US 11,921,768 B1
Iterative theme discovery and refinement in text
Bhavana Ganesh, Seattle, WA (US); Arushi Prakash, Seattle, WA (US); Banu Selin Tosun, Seattle, WA (US); Matthew Brorby, Redmond, WA (US); Naumaan Nayyar, Bellevue, WA (US); Hakan Karagul, Chicago, IL (US); and Megan Noel Shaw, Seattle, WA (US)
Assigned to Amazon Technologies, Inc., Seattle, WA (US)
Filed by Amazon Technologies, Inc., Seattle, WA (US)
Filed on Jun. 29, 2021, as Appl. No. 17/362,367.
Int. Cl. G06F 16/35 (2019.01); G06F 18/23213 (2023.01); G06F 40/289 (2020.01); G06F 40/30 (2020.01); G06N 3/02 (2006.01); G06N 20/00 (2019.01)
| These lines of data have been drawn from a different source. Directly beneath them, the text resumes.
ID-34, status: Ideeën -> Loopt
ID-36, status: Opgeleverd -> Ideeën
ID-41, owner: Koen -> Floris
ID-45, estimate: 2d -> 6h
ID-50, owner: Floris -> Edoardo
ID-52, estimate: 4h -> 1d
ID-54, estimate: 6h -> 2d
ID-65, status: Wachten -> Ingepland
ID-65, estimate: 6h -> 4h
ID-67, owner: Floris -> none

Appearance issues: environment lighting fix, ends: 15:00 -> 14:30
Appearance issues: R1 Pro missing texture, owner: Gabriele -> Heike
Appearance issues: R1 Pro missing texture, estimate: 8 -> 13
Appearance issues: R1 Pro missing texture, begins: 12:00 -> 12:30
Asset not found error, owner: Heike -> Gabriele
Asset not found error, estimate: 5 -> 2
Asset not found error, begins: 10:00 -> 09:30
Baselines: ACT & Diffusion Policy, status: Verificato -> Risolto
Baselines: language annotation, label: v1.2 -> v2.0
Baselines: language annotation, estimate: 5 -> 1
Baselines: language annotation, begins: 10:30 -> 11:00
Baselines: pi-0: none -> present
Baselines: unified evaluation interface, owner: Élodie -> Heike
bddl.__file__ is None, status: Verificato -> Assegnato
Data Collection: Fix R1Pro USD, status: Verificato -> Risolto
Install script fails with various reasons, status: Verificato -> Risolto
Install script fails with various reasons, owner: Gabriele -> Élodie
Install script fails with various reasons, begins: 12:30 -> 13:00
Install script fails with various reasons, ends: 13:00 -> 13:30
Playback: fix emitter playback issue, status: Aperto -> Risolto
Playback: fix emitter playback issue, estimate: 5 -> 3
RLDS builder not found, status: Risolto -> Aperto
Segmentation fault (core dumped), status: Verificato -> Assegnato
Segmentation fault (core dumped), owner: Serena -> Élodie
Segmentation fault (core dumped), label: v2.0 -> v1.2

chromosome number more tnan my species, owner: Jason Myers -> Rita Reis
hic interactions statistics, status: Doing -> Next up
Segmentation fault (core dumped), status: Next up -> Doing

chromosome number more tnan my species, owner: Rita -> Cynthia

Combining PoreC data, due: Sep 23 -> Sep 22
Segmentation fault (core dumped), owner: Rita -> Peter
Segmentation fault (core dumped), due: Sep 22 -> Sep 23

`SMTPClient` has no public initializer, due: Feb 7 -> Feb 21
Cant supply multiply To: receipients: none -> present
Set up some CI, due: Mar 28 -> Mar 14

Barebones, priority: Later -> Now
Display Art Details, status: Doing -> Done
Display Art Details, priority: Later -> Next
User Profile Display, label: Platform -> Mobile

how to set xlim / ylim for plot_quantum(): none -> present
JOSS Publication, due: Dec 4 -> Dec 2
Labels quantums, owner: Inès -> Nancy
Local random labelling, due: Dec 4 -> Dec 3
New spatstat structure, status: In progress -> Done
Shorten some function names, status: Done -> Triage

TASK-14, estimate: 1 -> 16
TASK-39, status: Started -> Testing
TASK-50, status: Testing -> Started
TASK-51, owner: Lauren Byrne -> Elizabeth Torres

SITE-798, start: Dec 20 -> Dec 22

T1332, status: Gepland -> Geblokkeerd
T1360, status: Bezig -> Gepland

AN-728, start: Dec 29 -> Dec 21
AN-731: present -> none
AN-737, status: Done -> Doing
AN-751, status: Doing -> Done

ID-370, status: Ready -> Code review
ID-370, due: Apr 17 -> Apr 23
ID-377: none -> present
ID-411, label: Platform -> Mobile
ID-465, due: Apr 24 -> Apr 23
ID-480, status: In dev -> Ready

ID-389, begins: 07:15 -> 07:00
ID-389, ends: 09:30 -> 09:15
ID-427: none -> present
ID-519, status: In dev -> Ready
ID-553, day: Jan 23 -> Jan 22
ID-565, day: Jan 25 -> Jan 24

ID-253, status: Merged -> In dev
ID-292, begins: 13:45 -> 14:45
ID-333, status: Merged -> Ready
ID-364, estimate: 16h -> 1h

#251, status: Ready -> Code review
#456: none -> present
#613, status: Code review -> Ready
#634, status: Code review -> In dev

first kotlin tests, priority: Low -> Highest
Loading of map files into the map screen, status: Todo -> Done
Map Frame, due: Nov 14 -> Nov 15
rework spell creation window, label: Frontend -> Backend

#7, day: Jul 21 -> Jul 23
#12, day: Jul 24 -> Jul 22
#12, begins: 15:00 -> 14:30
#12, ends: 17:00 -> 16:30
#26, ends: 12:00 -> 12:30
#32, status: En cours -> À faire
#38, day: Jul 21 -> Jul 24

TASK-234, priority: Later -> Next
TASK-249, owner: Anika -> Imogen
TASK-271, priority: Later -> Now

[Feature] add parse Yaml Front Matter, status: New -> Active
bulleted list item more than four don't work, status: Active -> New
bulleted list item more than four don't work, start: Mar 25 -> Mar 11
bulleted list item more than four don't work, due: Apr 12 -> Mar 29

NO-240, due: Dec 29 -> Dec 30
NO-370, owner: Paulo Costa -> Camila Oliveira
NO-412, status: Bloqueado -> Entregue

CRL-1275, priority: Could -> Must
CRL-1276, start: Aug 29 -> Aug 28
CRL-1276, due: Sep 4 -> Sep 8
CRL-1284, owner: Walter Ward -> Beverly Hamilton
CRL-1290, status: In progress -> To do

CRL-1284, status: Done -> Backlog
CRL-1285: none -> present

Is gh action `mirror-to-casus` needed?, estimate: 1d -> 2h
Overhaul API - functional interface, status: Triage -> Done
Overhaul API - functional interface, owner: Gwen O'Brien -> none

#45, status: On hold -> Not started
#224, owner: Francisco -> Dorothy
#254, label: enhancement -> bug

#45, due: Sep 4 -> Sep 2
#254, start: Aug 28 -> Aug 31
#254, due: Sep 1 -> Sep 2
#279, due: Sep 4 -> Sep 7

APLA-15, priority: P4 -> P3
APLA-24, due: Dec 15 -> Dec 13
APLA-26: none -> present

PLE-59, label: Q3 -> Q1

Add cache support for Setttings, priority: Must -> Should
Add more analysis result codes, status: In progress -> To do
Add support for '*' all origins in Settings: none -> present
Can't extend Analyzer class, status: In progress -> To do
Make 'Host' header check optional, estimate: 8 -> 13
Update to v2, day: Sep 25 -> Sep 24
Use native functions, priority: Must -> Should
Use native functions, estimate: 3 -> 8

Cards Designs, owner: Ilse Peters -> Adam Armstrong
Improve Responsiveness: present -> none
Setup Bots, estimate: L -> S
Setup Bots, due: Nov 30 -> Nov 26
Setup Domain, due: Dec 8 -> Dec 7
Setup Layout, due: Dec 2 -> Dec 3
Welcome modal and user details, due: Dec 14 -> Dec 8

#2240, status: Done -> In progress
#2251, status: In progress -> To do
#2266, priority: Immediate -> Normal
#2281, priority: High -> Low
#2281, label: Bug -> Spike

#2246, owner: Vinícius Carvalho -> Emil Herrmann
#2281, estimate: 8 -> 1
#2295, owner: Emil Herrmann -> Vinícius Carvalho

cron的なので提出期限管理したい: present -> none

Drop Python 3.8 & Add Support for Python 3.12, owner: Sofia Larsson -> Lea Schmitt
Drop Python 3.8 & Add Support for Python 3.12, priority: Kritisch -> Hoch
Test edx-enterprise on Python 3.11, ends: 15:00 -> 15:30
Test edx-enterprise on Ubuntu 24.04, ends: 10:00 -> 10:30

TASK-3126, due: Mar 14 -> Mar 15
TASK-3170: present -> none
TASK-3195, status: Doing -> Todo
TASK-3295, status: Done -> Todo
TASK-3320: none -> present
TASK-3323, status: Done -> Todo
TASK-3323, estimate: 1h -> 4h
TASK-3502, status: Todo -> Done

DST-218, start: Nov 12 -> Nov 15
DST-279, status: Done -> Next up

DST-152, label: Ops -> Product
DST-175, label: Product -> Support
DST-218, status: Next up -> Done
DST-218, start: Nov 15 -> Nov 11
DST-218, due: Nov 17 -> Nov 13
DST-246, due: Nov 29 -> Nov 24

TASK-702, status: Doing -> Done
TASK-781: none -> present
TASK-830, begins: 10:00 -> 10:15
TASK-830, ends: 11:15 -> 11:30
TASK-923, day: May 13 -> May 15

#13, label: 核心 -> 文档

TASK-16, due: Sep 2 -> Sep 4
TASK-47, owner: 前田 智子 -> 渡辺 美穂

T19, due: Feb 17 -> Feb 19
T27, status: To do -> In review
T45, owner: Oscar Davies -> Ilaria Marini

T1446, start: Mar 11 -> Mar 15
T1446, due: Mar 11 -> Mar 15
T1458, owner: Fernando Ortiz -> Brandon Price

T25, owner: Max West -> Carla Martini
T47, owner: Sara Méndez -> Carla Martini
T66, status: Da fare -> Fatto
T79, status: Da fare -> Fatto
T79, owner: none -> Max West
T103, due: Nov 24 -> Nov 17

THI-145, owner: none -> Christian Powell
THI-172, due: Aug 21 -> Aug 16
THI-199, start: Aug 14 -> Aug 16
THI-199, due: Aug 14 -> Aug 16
CPC G06F 16/358 (2019.01) [G06F 18/23213 (2023.01); G06F 40/289 (2020.01); G06F 40/30 (2020.01); G06N 3/02 (2013.01); G06N 20/00 (2019.01)] 20 Claims
OG exemplary drawing
 
1. A method of discovering topics for text data, comprising:
receiving an input corpus of text data comprising a plurality of documents;
generating a codebook comprising a first number of topics, wherein each topic of the first number of topics is associated by the codebook with a corresponding set of keywords;
determining, for a first topic of the first number of topics, an average embedding of keywords associated with the first topic;
determining a distance in an embedding space between an embedding for a first document of the plurality of documents and the average embedding;
tagging the first document as pertaining to the first topic based at least in part on the distance;
receiving, from a first user, at least one edit to the codebook comprising at least one of adding a keyword, deleting a keyword, modifying a keyword, or re-naming a topic;
generating a modified codebook incorporating the at least one edit to the codebook;
inputting the modified codebook into a teacher model of a student-teacher machine learning model framework;
generating by a student model of the student-teacher machine learning model framework a probability that a second document corresponds to a second topic of the modified codebook; and
tagging the second document as pertaining to the second topic based at least in part on the probability.
 
4. A method comprising:
receiving, by at least one computing device, first text data separated into a plurality of documents;
identifying, by the at least one computing device, a codebook comprising a first topic associated with a first set of keywords;
tagging a first document of the plurality of documents with the first topic based at least in part on the first set of keywords of the codebook;
receiving instructions to modify the codebook to generate a modified codebook, wherein the instructions are effective to add to, delete from, and/or modify at least one of the first set of keywords or the first topic;
tagging the first document of the plurality of documents with the first topic based at least in part on the first set of keywords of the modified codebook; and
generating output data indicating that the first document pertains to the first topic.